___ Source material

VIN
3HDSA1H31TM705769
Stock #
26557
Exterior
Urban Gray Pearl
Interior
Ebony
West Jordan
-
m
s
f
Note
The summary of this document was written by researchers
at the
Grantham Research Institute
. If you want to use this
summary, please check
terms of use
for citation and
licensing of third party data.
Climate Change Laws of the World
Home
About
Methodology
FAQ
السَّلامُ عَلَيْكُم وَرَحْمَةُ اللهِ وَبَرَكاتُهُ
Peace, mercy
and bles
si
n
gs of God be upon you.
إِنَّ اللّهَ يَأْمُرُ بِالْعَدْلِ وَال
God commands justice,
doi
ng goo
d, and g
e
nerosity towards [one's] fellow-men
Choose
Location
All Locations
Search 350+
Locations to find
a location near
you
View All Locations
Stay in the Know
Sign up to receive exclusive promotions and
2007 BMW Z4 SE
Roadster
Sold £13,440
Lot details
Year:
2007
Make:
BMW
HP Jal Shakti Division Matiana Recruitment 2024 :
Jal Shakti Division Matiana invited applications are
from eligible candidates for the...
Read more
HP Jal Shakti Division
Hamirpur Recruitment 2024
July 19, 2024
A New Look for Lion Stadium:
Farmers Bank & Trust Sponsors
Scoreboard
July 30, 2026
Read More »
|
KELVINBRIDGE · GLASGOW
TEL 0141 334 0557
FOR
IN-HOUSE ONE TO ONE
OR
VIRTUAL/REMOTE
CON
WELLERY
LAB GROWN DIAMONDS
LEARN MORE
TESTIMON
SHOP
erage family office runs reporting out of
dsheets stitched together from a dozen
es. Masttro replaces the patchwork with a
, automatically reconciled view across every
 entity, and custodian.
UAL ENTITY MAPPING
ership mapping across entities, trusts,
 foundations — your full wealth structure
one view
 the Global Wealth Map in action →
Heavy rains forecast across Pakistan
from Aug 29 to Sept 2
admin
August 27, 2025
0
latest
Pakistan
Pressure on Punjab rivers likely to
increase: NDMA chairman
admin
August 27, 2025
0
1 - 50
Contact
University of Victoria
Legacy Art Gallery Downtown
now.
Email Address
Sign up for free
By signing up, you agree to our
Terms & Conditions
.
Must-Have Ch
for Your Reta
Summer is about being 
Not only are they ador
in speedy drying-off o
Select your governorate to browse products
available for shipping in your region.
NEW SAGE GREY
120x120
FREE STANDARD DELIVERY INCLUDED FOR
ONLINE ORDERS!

______

What to produce: Reproduce every line of the items above, keeping each one identical to how it appears.

Written response:
VIN
3HDSA1H31TM705769
Stock #
26557
Exterior
Urban Gray Pearl
Interior
Ebony
West Jordan
-
m
s
f
Note
The summary of this document was written by researchers
at the
Grantham Research Institute
. If you want to use this
summary, please check
terms of use
for citation and
licensing of third party data.
Climate Change Laws of the World
Home
About
Methodology
FAQ
السَّلامُ عَلَيْكُم وَرَحْمَةُ اللهِ وَبَرَكاتُهُ
Peace, mercy
and bles
si
n
gs of God be upon you.
إِنَّ اللّهَ يَأْمُرُ بِالْعَدْلِ وَال
God commands justice,
doi
ng goo
d, and g
e
nerosity towards [one's] fellow-men
Choose
Location
All Locations
Search 350+
Locations to find
a location near
you
View All Locations
Stay in the Know
Sign up to receive exclusive promotions and
2007 BMW Z4 SE
Roadster
Sold £13,440
Lot details
Year:
2007
Make:
BMW
HP Jal Shakti Division Matiana Recruitment 2024 :
Jal Shakti Division Matiana invited applications are
from eligible candidates for the...
Read more
HP Jal Shakti Division
Hamirpur Recruitment 2024
July 19, 2024
A New Look for Lion Stadium:
Farmers Bank & Trust Sponsors
Scoreboard
July 30, 2026
Read More »
|
KELVINBRIDGE · GLASGOW
TEL 0141 334 0557
FOR
IN-HOUSE ONE TO ONE
OR
VIRTUAL/REMOTE
CON
WELLERY
LAB GROWN DIAMONDS
LEARN MORE
TESTIMON
SHOP
erage family office runs reporting out of
dsheets stitched together from a dozen
es. Masttro replaces the patchwork with a
, automatically reconciled view across every
 entity, and custodian.
UAL ENTITY MAPPING
ership mapping across entities, trusts,
 foundations — your full wealth structure
one view
 the Global Wealth Map in action →
Heavy rains forecast across Pakistan
from Aug 29 to Sept 2
admin
August 27, 2025
0
latest
Pakistan
Pressure on Punjab rivers likely to
increase: NDMA chairman
admin
August 27, 2025
0
1 - 50
Contact
University of Victoria
Legacy Art Gallery Downtown
now.
Email Address
Sign up for free
By signing up, you agree to our
Terms & Conditions
.
Must-Have Ch
for Your Reta
Summer is about being 
Not only are they ador
in speedy drying-off o
Select your governorate to browse products
available for shipping in your region.
NEW SAGE GREY
120x120
FREE STANDARD DELIVERY INCLUDED FOR
ONLINE ORDERS!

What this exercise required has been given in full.